[Body or hand keypoint data]

· · ·

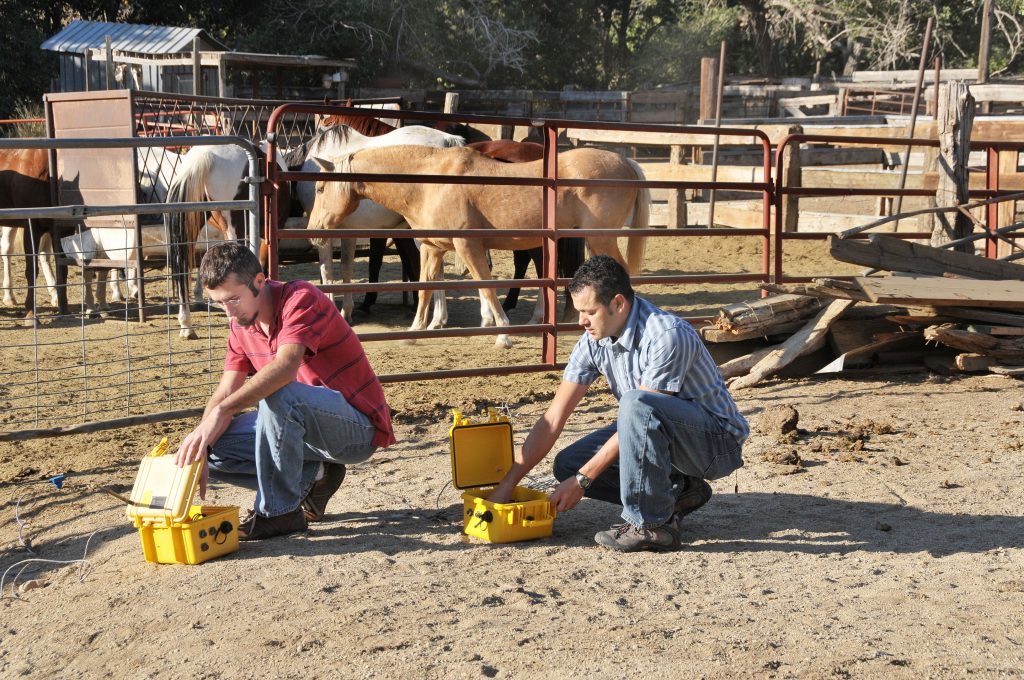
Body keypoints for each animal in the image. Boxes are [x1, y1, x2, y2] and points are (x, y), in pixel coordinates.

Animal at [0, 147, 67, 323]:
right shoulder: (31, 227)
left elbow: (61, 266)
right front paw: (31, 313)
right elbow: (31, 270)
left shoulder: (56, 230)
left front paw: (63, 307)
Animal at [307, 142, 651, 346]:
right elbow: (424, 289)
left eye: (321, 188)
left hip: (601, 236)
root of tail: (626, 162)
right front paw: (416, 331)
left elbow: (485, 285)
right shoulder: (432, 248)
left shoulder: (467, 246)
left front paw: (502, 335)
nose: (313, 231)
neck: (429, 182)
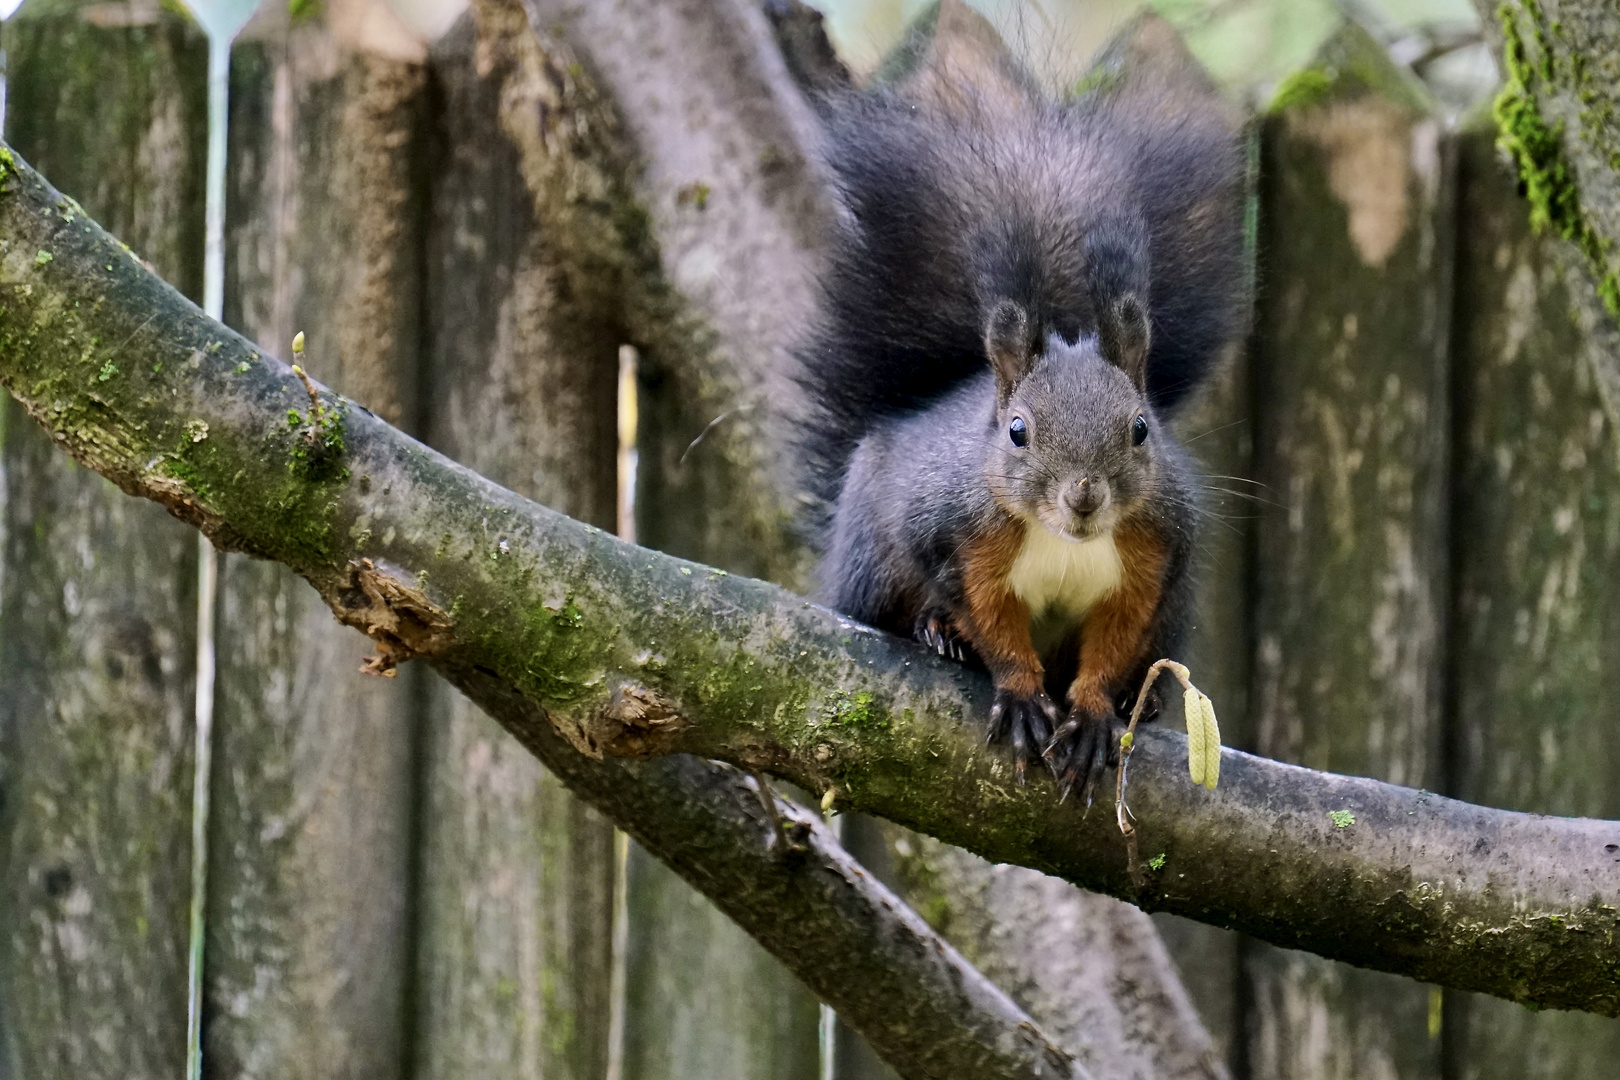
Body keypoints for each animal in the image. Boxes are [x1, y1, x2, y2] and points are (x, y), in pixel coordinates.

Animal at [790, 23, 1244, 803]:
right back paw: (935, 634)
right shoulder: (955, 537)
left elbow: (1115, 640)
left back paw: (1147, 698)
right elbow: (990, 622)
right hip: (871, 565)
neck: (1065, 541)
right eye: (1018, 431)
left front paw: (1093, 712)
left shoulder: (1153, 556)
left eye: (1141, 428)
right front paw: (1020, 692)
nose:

· · ·

**Work item:**
Beginning with the line that contains "right eye: (1018, 431)" and ending with the last line of the data above, return those lines exactly and nothing else.

**Final answer:**
right eye: (1018, 431)
left front paw: (1093, 712)
left shoulder: (1153, 556)
left eye: (1141, 428)
right front paw: (1020, 692)
nose:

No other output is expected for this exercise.